Mecusi Çok eskiden yaşamış, kulağı küçük olan birisinin adıdır. Ateşperestlik âyinine sebeb olduğundan "Ateşperestlere" bu isim verilmiştir.

Eski İran dini olan Mecusilikten olan kimse.

Mecusilik Ateşe tapmak. İran ve Hindistan halkından bir kısmının mensub olduğu inanışlardan biri. Bu inancı kabul edenlere “Mecusi”, rahiplerine de “Muz” denir. Hindistan ve civarında yaygın bulunan Brahmanların bir şubesi olan Mecusiler, ateşe, ineğe, timsaha taparlar. Bunlar M.Ö. yaklaşık 551 yıllarında Zerdüşt (Zarathoustra) denilen ve yaşayıp yaşamadığı tam bilinmeyen bir kimsenin kurduğu bir çeşit inanışa bağlıdırlar. Mecusiler ölülerini gömmezler, hususi yaptırılan kulelerde saklarlar ve akbabalara yedirirler. (Bkz. Brahmanizm ve Zerdüşt)

İranlılar, İbrahim aleyhisselamın bildirdiği doğru dine inanıyorlardı. asurluların bu ülkeye hakim olmasından sonra, “Sabiilik” adı verilen bozuk inanışlarını İran'da yaymaya başladılar. Sabiiler, güneşi, ayı ve yıldızları kutsal birer varlık kabul edip, çeşitli putlara tapınıyorlardı. Tek Allah'a inanmayı emreden ilahi dinin tamamen unutulmasından sonra, İranlılar Sabiilik inancına bağlandılar. Bunlar, zamanla ateşe de kutsallık tanıdılar. Bir kısmı ateşi doğrudan doğruya tanrı kabul edecek kadar ileri gitti. Bundan sonra ateşe tapma ayinleri uydurdular ve hiç sönmemek üzere içinde ateş yakılan “ateşgede”ler yaptılar.

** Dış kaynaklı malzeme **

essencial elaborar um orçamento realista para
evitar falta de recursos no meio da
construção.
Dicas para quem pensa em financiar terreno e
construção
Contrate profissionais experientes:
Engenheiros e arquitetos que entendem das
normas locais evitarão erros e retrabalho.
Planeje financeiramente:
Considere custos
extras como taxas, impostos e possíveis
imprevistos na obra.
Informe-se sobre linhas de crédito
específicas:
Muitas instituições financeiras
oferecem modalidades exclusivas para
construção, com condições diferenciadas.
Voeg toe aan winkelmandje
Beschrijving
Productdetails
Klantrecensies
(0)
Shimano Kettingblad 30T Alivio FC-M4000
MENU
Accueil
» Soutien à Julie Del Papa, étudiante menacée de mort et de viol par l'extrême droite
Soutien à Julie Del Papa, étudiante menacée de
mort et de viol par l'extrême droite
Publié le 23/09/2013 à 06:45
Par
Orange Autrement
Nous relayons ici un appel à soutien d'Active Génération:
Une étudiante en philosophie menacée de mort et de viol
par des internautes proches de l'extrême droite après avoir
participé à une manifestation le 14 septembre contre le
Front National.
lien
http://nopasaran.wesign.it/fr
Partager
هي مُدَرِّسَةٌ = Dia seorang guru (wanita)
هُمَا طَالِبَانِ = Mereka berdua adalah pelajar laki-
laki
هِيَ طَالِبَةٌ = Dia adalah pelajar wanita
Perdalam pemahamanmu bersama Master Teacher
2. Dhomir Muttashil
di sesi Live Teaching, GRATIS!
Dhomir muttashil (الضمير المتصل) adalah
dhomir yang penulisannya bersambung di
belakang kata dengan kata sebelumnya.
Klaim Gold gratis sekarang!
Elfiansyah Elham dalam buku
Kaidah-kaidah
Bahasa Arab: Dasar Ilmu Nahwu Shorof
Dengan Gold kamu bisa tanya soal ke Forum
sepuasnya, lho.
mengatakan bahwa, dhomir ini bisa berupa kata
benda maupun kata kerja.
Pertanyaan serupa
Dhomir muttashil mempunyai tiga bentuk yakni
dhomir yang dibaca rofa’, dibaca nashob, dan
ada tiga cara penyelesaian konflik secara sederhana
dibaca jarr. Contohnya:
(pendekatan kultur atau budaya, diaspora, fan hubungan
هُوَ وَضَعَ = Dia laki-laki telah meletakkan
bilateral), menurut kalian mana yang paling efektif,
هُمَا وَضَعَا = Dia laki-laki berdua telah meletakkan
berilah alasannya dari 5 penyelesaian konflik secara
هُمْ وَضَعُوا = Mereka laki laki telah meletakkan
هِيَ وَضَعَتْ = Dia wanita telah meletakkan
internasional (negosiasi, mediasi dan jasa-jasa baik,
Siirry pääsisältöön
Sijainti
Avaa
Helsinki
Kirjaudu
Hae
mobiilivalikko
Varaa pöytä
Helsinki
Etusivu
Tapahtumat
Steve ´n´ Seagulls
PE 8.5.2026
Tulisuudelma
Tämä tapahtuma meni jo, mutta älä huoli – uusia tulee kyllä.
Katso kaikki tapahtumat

Mecusilik inancında, ateşe tapma ayinini ortaya çıkararak, insanları ona tapmaya çağıran “Mecus” adında bir kimsedir. Bu ayinin kurucusuna nisbetle, bu inanışta olanlara “Mecusi” denilmiştir. Mecusilik, Sabiiliğin daha da bozularak devam eden değişik bir şeklidir.

Mecusiler, eski filozofların yaratılış, hayır ve şer hakkındaki görüşlerini incelerken, ateşin hararetinin (ısısının) hayat ve varlıklar üzerinde nasıl etki yaptığını görmüşler ve hayatı meydana getiren bir kuvvet olarak, onu ilahi kudret saymışlardır. Önceleri ateş, Allahü tealanın bir eseri olup, kendinde yaratma sıfatı bulunması bakımından mabudun varlığına işaret, delil olan bir şey olarak kabul edilmişken sonradan dini liderleri, bu esas üzerinde bazı değişiklikler yapmışlardır.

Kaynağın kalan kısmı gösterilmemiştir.